生き地獄を味わい 雷が鳴るとあの日を思い出していた
佐藤力美(83)=秋田
父力、92年7月22日、77歳、脳梗塞
父は暁部隊(旧陸軍船舶司令部)に所属し、皆実町の兵舎内で被爆した。けがはなかったが下痢が続き死にそうになった。柱に挟まれた仲間を助けた。生き地獄を味わい、雷が鳴るとあの日を思い出していた。昨年に続き3回目の式典。「原爆だけは許さない」と語っていた父の思いを胸に参加する。
中村哲(68)=埼玉
母ヨシ、85年8月10日、67歳、くも膜下出血
小屋浦(現広島県坂町)に住んでいた看護師の母は被爆者の救護をして被爆したらしい。体験を聞く機会はなく、死後に姉から聞いた。19年に原爆資料館を初めて訪れ、焼け野原の光景に言葉を失った。核兵器廃絶の先頭に立つべき日本が核兵器禁止条約を批准しておらず情けない。政府に被爆者の思いを届けたい。
児玉三智子(83)=千葉
父国好明、02年3月14日、90歳、がんによる貧血
父は建物疎開の作業に学生を連れて行く途中、己斐地区周辺で被爆した。外傷はなく古田国民学校(現古田小)にいた7歳の私を迎えに来てくれた。爆風で飛ばされ電線に引っ掛かった遺体など悲惨な光景を語っていた。今年は核兵器禁止条約が発効した。広島の父母の墓前に核廃絶への新たなスタートを伝えたい。
斉藤玉子(75)=東京
母森田静枝、76年1月1日、65歳、心不全
家族は石内村(現佐伯区)に住んでおり、私を身ごもっていた母は逃げてきた被爆者を救護した。父ときょうだいも入市したり、「黒い雨」を浴びたりしたが、多くを語らなかった。差別を恐れたのだろう。初の式典参列。日本政府が核兵器廃絶により積極的になるよう、私たちの姿が力になればうれしい。
森川聖詩(67)=神奈川
父定実、11年1月3日、95歳、心不全
広島中央放送局(現NHK広島放送局)に勤めていた父は爆心地から1キロの上流川町(現中区)の職場にいた。生き残った者の使命感からか、川崎市に移った60年代から被爆者団体の結成に注力し会長も務めた。被爆2世の私も健康不安や差別に悩んできた。広島市の被爆体験伝承者として原爆の悲惨さを伝え続ける。

あなたの課題 -
a: 次の(i)〜(iii)の記述が本文抜粋の内容と合っているかを「はい」か「いいえ」で答え、判断の根拠となる本文抜粋の語句をそのまま引用してください。(i) 佐藤力美さんにとって、今回の式典は3回目である。(ii) 中村哲さんは、母本人から被爆体験を聞いた。(iii) 森川聖詩さんの父は、爆心地から1キロの職場にいた。
b: 本文抜粋のうち、「児玉三智子(83)=千葉」から始まって「の新たなスタートを伝えたい。」までの部分を、一字も変えずに出力してください。

記載事項 -
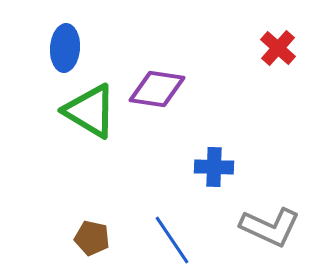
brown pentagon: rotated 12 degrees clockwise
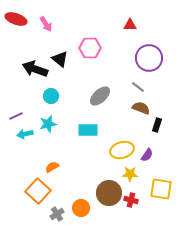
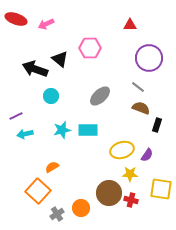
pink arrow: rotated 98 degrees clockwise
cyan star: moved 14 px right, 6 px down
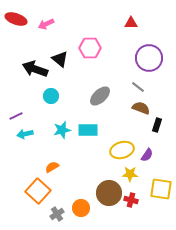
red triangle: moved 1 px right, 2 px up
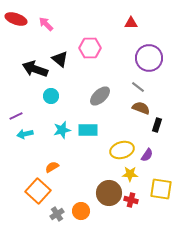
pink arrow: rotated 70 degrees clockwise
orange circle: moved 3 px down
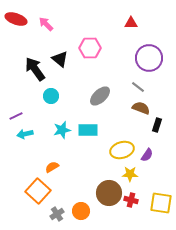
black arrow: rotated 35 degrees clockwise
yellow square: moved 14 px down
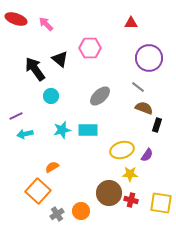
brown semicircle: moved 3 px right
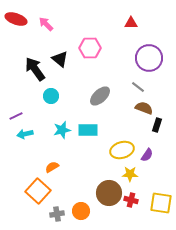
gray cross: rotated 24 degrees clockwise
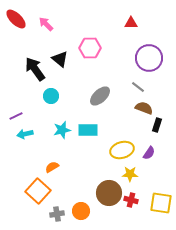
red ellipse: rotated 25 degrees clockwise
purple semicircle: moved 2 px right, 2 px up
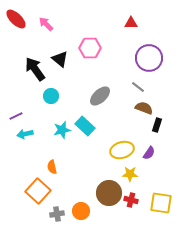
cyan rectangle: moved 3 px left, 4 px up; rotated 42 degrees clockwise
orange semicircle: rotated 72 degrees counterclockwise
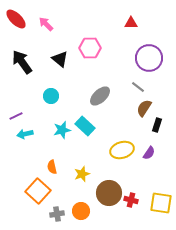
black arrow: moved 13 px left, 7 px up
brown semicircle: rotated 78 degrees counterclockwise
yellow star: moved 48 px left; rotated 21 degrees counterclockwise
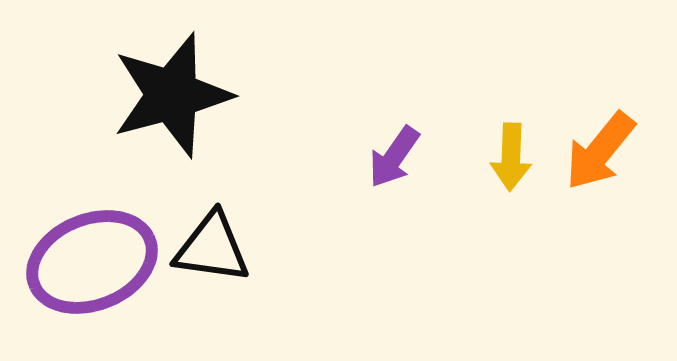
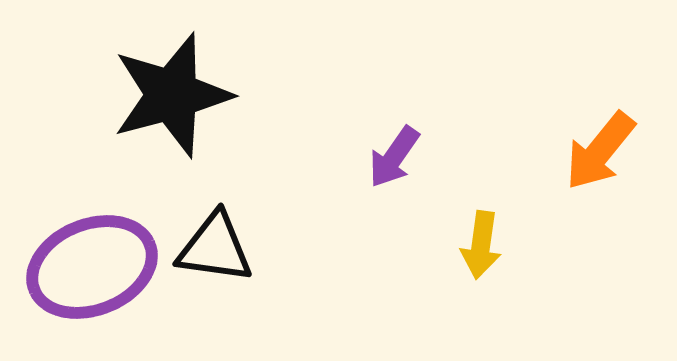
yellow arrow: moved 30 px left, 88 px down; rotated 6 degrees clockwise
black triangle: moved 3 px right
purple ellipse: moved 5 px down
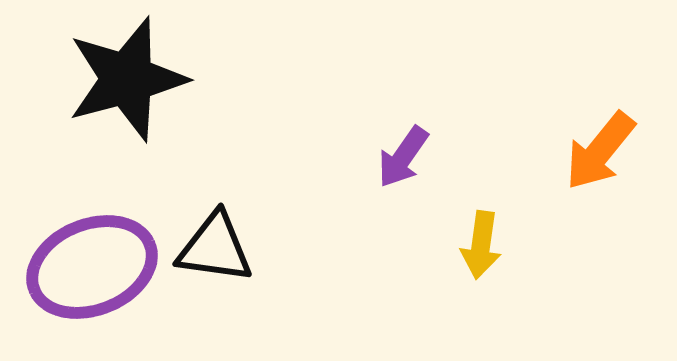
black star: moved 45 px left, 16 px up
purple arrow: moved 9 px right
==
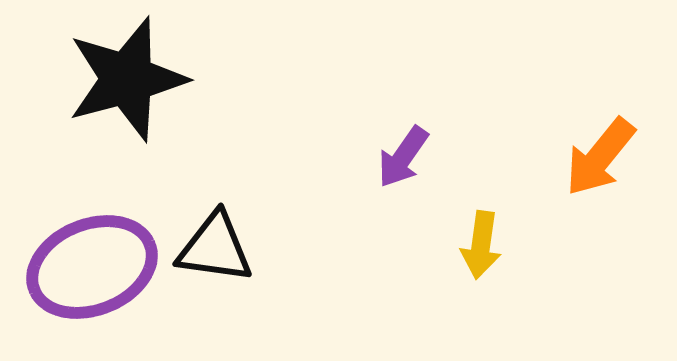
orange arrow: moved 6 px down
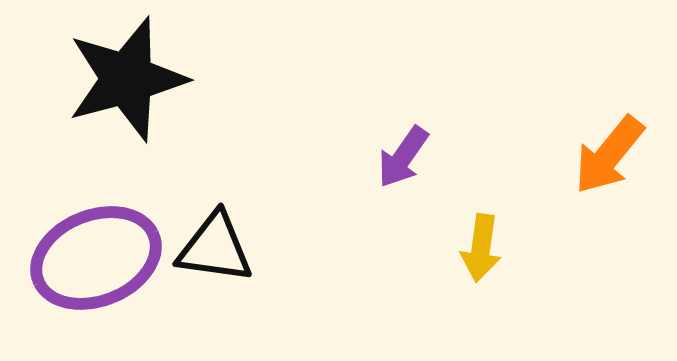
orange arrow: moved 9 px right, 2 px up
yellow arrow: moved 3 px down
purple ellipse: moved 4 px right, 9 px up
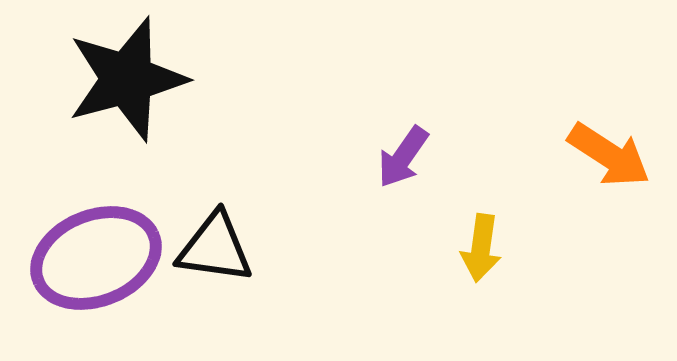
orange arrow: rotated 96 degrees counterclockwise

課題の解答 -
a:
(i) はい。「昨年に続き3回目の式典。」
(ii) いいえ。「体験を聞く機会はなく、死後に姉から聞いた。」
(iii) はい。「爆心地から1キロの上流川町(現中区)の職場にいた。」

b:
児玉三智子(83)=千葉
父国好明、02年3月14日、90歳、がんによる貧血
父は建物疎開の作業に学生を連れて行く途中、己斐地区周辺で被爆した。外傷はなく古田国民学校(現古田小)にいた7歳の私を迎えに来てくれた。爆風で飛ばされ電線に引っ掛かった遺体など悲惨な光景を語っていた。今年は核兵器禁止条約が発効した。広島の父母の墓前に核廃絶への新たなスタートを伝えたい。